DIRECTIONS FOR THIS TASK
The data below is to be written out exactly, with no pictures.

▬▬▬▬▬▬▬▬▬▬

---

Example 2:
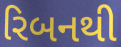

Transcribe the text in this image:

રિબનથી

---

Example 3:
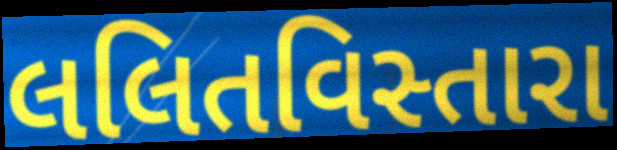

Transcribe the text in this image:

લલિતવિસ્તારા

▬▬▬▬▬▬▬▬▬▬

ANSWER AREA
---

Example 2:

Transcribe the text in this image:

રિબનથી

---

Example 3:

Transcribe the text in this image:

લલિતવિસ્તારા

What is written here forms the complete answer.